The problem is so severe in the Java community that it has had a huge influence on JVM design. I haven't kept up with every development in the JVM but last I was using it (maybe 6 years ago) it already had a huge number of techniques to reduce the burden of frequent object creation. CPython of course doesn't have any of these tricks.

duckerude · on Feb 12, 2020

> Especially with `slots=True`, dataclasses can take less resources.

`slots=True` doesn't exist, though there's an experimental implementation at https://github.com/ericvsmith/dataclasses/blob/master/datacl... .

The main issue is that slots have to exist at class definition, and @dataclass takes an already defined class, so you'd have to create a clone of the class, which is nasty.

On top of that you can't always add __slots__ manually, because it conflicts with default field values (and field()s). __slots__ wants to add a descriptor as a class attribute but it can't do that if the default value is already an attribute.

calpaterson · on Feb 12, 2020

The GP is probably referring to the attrs library, which is another (older) way of creating dataclasses than the stdlib way. It has an easy way to create slotted dataclasses.

http://www.attrs.org/en/stable/examples.html#slots

gonational · on Feb 12, 2020

I know performance is not an explicit goal of Mypy, but I’ve been curious whether or not this project could lead to something much faster in the future (compiled Mypy with Nim-like speed, something else?). Any thoughts?

Also, does anybody know of any benchmarks of typical programs in Mypy vs cPython?

dfee · on Feb 12, 2020

The types are ignored at runtime; they’re annotations. I guess they could still theoretically have some impact, but it should be negligible.

Compiled mypy is a stated potential goal - but outside the scope of this project itself. Read more here: https://mypy.readthedocs.io/en/stable/faq.html#will-static-t...

hsaliak · on Feb 12, 2020

There’s an experimental mypyc that can compile typed code to extensions, it’s not complete but it is used in mypy itself if I understand correctly.

More practically, I’ve found that it’s much easier to translate well typed code to cython. It still requires work, and ymmv.

anentropic · on Feb 12, 2020

eventually there may be... https://github.com/python/mypy/tree/master/mypyc

nimmer · on Feb 19, 2020

"compiled Mypy with Nim-like speed" is Nim, essentially.

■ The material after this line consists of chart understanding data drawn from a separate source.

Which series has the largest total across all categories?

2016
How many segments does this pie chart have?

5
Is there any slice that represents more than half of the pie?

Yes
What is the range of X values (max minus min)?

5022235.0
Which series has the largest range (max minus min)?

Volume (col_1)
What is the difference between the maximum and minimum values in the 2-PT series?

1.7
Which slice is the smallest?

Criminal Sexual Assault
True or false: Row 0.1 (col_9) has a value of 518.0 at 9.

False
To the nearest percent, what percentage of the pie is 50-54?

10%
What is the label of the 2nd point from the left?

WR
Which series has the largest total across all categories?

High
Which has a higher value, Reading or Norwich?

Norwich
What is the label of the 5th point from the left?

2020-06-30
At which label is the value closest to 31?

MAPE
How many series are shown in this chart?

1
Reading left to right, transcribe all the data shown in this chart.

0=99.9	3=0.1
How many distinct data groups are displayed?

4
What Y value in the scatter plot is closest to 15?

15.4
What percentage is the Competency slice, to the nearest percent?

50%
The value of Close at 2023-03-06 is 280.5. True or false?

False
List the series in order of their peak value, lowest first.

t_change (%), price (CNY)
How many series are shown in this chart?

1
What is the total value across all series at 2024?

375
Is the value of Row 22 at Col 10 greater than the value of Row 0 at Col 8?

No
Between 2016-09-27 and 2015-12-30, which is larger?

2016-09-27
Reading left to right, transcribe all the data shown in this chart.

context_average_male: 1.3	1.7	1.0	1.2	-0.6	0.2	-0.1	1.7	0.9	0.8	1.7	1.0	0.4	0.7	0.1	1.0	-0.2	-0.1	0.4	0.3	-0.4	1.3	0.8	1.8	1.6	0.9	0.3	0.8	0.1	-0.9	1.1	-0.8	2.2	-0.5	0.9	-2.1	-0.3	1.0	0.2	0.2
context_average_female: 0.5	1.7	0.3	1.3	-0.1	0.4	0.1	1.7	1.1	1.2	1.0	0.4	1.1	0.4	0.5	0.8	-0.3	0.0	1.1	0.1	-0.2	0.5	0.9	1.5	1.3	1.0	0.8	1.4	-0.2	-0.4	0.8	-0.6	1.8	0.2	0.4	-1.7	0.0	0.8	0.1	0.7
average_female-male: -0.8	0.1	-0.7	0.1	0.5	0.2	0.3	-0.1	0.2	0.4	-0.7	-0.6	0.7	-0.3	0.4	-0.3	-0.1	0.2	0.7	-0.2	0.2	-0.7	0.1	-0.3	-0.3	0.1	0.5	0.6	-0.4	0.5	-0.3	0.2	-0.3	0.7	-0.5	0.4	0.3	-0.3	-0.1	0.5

hiccuphippo · on Feb 12, 2020

I think cython is already using type annotations to compile python code.

anentropic · on Feb 12, 2020

I just wish they'd get recursive types working

(I know they're working on it, but I seem to hit this on nearly every project, would be the number one missing feature ATM IMHO)

hereisdx · on Feb 12, 2020

Zulip (https://zulip.com/) has been doing this for a long time.

See this interesting blog post on how it was done: https://blog.zulip.org/2016/10/13/static-types-in-python-oh-...

luord · on Feb 12, 2020

> Try not to lose sight of the fact that type checking is supposed to be an aid to correctness and not an intellectually satisfying end in itself.

Indeed, loved that closing sentence.

gnusty_gnurc · on Feb 12, 2020

I recently discovered the Dropbox PyCharm plugin doesn't follow imports by default (dmypy doesn't support it apparently - there's github issues raised). Spent an unnecessary amount of time figuring out why TypedDict was raising mypy errors.